Selected text →
——————

However, often you are not that lucky, and you need to be more inventive in providing custom CSS selectors for search queries. Technically, these search queries are carried out PRIOR to those defined in the fixed kernel, thereby suggesting the name ``preferred selector'' or ``prefselector'' as a short form.\par
Once you think you have found the info in the website \href{https://en.wikipedia.org/wiki/HTML}{HTML} code\footnote{Note that {\plgname} queries code \textbf{after} the page has finished loading, possibly including effects of dynamically loaded scripts on the website's DOM. The static source code might hence not always be representative of the information that is available to the plugin. In other words, be sure to inspect the final DOM in case a CSS selector does not find the desired information.} and the corresponding CSS selector for, e.g., the author(s) of an article, refer to \App{app_prefselector} and to the \href{https://github.com/Langenscheiss/bibitnow/blob/master/extractors/prefselectors/0_EXAMPLE.js}{example file}
\pathbox{\gitdir/extractors/prefselectors/\exmpl}
in order to understand how to precisely link a CSS selector to a certain bibfield, which in this case would be \textit{citation\_authors}.\par
The basic procedure is to provide, as first argument, a CSS selector selecting the desired HTML element, and as second argument, an attribute of the selected element that should be read out and saved for the corresponding bibfield. You can add as many custom queries as you want, and each query can be further specified with several optional arguments next to the CSS selector and the attribute. For example, if you have found the author info in the two non-standard meta tags
\begin{center}
\lstset{language=Html,showstringspaces=false,backgroundcolor=\color{light-blue}}
\begin{lstlisting}
<meta name="bla_author" content="John Doe"></meta>
<meta name="bla_author" content="Jane Doe"></meta>
\end{lstlisting}
\end{center}
which are not recognized by the fixed kernel, you will have to add the property
\begin{center}
\lstset{language=javascript,showstringspaces=false,backgroundcolor=\color{light-blue}}
\begin{lstlisting}
citation_authors : [['meta[name="bla_author"]','content']]
\end{lstlisting}
\end{center}
that is, with CSS selector ``meta[name="bla\_author"]'' and attribute ``content'' (since the ``content'' attribute of the meta tags contains the data) to the JSON object \textit{prefselectorMsg} in the prefselector script file.\par
As explained in \App{app_bibfields_class} for the author bibfield, the extractor will select EVERY ELEMENT that is found using the specified prefselector string, and concatenates everything into a semicolon-separated list, as the main parser expects this format. So, if the above author information was instead given in a single tag such as
\begin{center}
\lstset{language=Html,showstringspaces=false,backgroundcolor=\color{light-blue}}
\begin{lstlisting}
<meta name="bla_author"
content="John Doe and Jane Doe"></meta>
\end{lstlisting}
\end{center}
you will first have to replace the ''and`` by a semicolon. This is one main reason why {\plgname} has preformatters, see \Sec{sec_5}.
The file \href{https://github.com/Langenscheiss/bibitnow/blob/master/extractors/prefselectors/0_EXAMPLE.js}{``\exmpl``} shows more examples of adding prefselectors. As a general rule, try to use CSS selectors which read the info in a robust way. Remember that websites change from time to time.

——————

Goal 1 →
Gather every line of the records that contains the string "kern", treating uppercase and lowercase as different.
The text and the records were taken from separate sources.

[Stored data entries]
——————

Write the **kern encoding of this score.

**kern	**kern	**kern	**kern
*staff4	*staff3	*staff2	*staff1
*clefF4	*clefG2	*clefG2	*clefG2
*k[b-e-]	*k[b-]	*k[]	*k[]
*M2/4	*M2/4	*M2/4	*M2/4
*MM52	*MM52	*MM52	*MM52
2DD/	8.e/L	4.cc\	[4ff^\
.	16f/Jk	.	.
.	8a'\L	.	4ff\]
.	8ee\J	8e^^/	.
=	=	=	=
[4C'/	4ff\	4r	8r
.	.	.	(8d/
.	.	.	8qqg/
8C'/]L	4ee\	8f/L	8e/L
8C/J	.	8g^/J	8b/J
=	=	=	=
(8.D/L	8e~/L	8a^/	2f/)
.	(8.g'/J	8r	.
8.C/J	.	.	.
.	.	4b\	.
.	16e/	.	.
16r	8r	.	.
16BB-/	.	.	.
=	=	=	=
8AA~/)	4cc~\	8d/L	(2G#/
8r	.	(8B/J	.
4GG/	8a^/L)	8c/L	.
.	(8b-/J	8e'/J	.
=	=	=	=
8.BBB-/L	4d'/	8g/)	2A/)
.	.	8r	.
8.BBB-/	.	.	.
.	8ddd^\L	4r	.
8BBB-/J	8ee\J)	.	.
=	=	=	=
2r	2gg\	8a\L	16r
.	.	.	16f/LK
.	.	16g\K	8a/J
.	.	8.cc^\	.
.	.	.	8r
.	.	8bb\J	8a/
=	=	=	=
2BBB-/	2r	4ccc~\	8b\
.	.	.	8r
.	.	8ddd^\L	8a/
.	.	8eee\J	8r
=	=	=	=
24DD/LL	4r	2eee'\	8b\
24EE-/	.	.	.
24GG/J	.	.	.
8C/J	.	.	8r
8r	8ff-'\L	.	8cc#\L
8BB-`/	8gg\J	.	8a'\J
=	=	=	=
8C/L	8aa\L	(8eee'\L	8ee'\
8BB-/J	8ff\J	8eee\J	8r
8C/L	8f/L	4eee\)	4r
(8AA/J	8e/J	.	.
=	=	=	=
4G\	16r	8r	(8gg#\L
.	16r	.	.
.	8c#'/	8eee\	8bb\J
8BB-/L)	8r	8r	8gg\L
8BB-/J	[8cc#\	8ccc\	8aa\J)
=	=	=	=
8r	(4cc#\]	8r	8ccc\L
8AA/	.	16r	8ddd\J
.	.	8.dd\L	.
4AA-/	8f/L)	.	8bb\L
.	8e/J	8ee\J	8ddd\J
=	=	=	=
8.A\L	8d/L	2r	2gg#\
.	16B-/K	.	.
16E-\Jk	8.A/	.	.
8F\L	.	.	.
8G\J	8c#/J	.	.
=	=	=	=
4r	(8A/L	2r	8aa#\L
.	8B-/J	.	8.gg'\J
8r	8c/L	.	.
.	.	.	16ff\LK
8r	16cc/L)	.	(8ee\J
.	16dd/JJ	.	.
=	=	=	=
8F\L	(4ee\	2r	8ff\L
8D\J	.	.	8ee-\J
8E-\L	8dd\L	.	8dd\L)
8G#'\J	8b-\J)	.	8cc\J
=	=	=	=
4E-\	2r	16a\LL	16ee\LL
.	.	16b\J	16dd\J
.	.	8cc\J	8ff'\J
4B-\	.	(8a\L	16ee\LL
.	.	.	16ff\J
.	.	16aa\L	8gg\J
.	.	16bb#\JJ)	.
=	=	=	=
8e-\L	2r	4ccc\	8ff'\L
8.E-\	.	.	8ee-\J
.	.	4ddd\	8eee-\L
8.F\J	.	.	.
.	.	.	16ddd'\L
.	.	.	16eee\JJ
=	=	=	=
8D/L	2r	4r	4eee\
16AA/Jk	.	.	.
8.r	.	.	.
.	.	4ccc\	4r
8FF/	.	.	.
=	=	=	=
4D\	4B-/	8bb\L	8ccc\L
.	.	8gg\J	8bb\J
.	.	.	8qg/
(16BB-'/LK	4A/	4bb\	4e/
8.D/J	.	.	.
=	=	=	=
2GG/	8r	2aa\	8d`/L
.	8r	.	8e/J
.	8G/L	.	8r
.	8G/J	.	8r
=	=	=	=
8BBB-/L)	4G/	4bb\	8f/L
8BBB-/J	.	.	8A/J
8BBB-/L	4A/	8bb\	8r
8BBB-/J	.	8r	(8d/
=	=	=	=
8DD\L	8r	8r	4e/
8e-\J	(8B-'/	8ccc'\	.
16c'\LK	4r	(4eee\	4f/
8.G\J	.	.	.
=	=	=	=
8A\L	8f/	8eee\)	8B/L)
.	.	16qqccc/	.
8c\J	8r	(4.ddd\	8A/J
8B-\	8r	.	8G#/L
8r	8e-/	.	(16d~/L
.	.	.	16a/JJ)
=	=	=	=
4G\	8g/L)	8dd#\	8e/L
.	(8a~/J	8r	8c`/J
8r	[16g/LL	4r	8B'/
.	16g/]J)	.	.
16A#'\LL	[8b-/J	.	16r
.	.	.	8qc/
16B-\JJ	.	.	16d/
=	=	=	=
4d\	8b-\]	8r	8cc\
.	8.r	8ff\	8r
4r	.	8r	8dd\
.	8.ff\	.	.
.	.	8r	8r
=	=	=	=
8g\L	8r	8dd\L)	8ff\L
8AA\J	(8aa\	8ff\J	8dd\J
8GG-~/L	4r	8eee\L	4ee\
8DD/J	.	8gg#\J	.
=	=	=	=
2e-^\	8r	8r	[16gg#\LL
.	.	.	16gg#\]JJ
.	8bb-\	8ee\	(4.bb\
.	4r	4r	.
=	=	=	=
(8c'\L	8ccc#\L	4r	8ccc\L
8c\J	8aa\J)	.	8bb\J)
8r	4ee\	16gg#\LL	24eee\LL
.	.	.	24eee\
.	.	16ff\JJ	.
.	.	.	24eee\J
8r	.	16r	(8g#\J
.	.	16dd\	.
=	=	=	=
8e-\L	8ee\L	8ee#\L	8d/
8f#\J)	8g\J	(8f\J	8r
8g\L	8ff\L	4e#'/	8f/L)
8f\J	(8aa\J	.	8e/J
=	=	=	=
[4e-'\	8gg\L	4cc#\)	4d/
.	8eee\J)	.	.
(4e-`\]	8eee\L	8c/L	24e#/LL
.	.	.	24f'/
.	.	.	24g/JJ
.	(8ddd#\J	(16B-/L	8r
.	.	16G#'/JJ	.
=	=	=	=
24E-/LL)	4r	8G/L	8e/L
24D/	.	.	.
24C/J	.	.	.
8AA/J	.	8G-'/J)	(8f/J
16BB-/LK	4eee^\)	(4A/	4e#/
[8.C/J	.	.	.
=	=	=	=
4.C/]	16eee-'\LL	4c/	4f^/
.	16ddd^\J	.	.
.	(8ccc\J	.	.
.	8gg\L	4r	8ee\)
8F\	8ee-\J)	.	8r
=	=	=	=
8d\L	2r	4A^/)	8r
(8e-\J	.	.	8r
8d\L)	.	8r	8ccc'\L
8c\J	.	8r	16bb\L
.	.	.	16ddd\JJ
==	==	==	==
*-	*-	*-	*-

——————

Goal 2 →
In the text on preferred selectors, what character separates the list the extractor builds when it joins every element found for the author bibfield?

Worked solution 1 →
Write the **kern encoding of this score.
**kern	**kern	**kern	**kern

Worked solution 2 →
A semicolon.